(Data records)

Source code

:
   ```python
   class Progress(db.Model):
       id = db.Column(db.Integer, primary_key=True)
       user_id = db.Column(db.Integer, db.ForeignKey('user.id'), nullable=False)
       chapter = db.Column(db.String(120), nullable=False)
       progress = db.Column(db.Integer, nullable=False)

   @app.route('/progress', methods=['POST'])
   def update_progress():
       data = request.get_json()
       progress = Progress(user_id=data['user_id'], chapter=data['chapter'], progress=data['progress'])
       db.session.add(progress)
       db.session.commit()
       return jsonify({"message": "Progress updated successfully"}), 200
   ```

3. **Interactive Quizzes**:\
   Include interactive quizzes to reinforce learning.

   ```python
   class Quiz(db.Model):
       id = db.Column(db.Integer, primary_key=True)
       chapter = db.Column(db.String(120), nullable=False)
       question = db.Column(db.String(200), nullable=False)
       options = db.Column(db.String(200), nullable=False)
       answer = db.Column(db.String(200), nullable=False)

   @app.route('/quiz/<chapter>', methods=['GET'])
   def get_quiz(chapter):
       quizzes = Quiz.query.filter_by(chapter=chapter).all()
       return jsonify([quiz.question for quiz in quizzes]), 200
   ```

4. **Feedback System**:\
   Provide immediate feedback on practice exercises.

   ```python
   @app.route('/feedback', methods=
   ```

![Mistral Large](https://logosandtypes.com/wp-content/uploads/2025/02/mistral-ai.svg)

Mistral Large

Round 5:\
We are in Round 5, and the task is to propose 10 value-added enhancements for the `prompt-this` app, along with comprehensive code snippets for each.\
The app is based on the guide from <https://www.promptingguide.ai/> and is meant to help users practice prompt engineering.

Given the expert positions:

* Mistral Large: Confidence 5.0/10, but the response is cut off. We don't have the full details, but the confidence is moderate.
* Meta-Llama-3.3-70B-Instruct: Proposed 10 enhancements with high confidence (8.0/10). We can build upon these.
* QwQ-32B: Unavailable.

(End Data records)

From the very first line of the records down to the line with "4. **Feedback System**:\", please write out each line exactly, including both ends and no other lines.

Source code

:
   ```python
   class Progress(db.Model):
       id = db.Column(db.Integer, primary_key=True)
       user_id = db.Column(db.Integer, db.ForeignKey('user.id'), nullable=False)
       chapter = db.Column(db.String(120), nullable=False)
       progress = db.Column(db.Integer, nullable=False)

   @app.route('/progress', methods=['POST'])
   def update_progress():
       data = request.get_json()
       progress = Progress(user_id=data['user_id'], chapter=data['chapter'], progress=data['progress'])
       db.session.add(progress)
       db.session.commit()
       return jsonify({"message": "Progress updated successfully"}), 200
   ```

3. **Interactive Quizzes**:\
   Include interactive quizzes to reinforce learning.

   ```python
   class Quiz(db.Model):
       id = db.Column(db.Integer, primary_key=True)
       chapter = db.Column(db.String(120), nullable=False)
       question = db.Column(db.String(200), nullable=False)
       options = db.Column(db.String(200), nullable=False)
       answer = db.Column(db.String(200), nullable=False)

   @app.route('/quiz/<chapter>', methods=['GET'])
   def get_quiz(chapter):
       quizzes = Quiz.query.filter_by(chapter=chapter).all()
       return jsonify([quiz.question for quiz in quizzes]), 200
   ```

4. **Feedback System**:\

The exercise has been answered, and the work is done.